How are you making a difference in your community?
Ever since I was a grad student, I had a strong desire to teach English, especially survival skills, to non-native adult immigrants so they could become more confident whenever they had to use English in their daily lives. Just over three years ago, I began to volunteer as an instructor in the ESL classes at the Sacramento Food Bank. I am impressed with this organization's goal to make their clients self-sufficient through a wide variety of classes. In addition to ESL, there are classes in GED, Technology and Citizenship as well as a variety of parenting classes.

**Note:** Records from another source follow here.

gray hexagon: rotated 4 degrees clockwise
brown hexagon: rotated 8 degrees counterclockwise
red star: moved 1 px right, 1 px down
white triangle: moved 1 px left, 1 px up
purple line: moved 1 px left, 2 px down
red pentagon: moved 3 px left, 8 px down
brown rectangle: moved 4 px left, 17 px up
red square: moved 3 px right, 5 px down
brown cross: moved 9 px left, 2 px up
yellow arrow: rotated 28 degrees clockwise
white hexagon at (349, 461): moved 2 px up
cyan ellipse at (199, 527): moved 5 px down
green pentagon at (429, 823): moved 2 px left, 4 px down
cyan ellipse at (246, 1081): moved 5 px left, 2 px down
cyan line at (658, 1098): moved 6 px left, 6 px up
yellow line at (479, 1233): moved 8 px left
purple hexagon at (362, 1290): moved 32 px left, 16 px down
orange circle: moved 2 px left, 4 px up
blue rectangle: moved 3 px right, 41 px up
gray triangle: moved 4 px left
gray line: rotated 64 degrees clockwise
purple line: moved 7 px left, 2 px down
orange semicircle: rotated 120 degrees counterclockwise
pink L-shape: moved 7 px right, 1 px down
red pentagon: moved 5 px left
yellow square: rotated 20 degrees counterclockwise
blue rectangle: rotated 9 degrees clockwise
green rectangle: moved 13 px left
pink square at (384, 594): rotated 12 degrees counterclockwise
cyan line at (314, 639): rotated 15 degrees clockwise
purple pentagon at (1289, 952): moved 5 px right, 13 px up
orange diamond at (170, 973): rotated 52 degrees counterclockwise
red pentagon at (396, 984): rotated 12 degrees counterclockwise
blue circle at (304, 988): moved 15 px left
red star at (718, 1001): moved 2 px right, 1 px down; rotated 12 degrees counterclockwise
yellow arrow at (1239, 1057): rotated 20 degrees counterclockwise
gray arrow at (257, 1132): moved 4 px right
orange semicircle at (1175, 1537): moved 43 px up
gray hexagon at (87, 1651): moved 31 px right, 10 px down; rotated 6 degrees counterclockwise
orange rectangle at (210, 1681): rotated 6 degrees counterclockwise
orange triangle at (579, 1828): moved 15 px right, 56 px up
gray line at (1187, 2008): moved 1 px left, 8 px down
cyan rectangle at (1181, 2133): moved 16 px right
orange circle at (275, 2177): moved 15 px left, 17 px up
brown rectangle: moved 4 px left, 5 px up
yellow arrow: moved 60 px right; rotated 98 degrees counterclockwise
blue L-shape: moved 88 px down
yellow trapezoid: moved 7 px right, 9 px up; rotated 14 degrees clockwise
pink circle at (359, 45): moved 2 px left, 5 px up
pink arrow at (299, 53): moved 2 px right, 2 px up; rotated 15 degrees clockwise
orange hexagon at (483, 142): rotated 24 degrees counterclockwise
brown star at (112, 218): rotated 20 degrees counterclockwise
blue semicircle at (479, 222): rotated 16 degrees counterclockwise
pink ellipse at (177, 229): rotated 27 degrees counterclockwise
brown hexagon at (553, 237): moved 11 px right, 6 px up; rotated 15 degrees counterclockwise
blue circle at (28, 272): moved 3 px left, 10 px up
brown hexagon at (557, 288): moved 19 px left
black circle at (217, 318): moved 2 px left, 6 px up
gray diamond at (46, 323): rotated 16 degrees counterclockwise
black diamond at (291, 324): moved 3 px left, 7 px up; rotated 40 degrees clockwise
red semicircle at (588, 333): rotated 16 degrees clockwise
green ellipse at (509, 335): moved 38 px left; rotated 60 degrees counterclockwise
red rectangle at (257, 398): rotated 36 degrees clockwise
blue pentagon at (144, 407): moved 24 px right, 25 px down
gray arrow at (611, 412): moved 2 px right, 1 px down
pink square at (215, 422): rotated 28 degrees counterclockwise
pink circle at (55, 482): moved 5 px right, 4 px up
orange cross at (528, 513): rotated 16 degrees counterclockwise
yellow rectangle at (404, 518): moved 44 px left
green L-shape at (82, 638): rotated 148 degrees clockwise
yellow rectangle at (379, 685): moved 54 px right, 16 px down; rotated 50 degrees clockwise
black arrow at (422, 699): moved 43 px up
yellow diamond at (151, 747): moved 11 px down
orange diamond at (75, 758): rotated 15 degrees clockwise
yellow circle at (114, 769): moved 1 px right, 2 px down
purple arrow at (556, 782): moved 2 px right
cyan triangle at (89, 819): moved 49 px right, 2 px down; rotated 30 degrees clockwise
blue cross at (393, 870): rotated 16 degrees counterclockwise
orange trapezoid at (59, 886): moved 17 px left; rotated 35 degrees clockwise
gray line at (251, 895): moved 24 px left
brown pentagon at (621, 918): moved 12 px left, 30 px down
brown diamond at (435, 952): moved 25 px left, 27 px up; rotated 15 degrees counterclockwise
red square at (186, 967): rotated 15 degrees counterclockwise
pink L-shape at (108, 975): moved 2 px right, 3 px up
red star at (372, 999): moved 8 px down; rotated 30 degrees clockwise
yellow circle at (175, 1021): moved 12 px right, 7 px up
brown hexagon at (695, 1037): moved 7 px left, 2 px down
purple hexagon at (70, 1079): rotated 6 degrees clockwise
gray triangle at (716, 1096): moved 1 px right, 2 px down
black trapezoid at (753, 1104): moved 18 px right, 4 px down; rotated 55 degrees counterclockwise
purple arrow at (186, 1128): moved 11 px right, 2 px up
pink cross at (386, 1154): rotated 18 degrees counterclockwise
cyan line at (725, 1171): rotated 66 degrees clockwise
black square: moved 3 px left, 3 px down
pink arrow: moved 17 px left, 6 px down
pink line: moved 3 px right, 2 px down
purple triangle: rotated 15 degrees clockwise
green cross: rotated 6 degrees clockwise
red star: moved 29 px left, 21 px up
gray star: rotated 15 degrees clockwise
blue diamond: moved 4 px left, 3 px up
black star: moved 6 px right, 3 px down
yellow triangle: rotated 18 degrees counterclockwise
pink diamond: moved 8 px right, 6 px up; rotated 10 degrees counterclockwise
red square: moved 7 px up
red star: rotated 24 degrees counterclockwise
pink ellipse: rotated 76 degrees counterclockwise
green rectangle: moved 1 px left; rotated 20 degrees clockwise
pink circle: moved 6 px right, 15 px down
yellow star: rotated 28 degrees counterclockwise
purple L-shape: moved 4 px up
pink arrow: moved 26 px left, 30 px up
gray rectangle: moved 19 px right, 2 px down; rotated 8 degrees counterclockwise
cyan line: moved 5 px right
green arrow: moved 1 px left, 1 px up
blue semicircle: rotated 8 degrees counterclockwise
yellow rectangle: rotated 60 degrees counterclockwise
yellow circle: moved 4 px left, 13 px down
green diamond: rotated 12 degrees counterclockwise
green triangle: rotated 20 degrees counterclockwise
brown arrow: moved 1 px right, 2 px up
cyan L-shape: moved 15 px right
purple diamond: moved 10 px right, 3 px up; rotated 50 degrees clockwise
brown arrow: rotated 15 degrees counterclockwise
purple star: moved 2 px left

What inspires your community efforts?
I loved all of my graduate classes at Sacramento State University and want to use what I learned to help English language learners. It makes me very happy to see my students continue to attend the other four levels of ESL classes after they pass my intro-level class. They are very appreciative, and it is so exciting and personally rewarding to see their English skills, both verbal and written, improve as the semester progresses.
What accomplishment are you most proud of?
I am most proud of the fact I was able to be a stay-at-home mom for our children. I truly enjoyed helping out at their schools whether that was being a room parent, correcting homework, driving on field trips, serving hot lunches, or counting pennies for the penny drive. Also, I was very proud that I went back to Sac State 23 years after I had received my B.A. and earned a M.A. in TESOL (Teaching English to Speakers of Other Languages). Since my children were grown, I wanted to use my love of English in some way.
What kind of lessons do you work to instill in your kids?
Through my actions, I try to show them the need for compassion for others as well as community service which is good for the mind as well as the soul. Continuing education is also wonderful, whether that be a community college class (I took Cantonese a few years ago), dog obedience class (our new puppy now has much better manners) or even an exercise class.
If there is one problem in our community that you wish you could fix, what would it be?
While I think America is a wonderful melting pot of many cultures and languages, I also understand we often need to communicate with one another. Thus, I believe by teaching English to non-native speakers, I am empowering them so their daily lives here can be less stressful as their needs can be met when interacting with others, whether that is at the grocery store, bank or doctor's office.
How do you decompress?
I play piano to relax and take lessons to keep my brain mentally challenged plus I exercise six days a week to stay physically strong.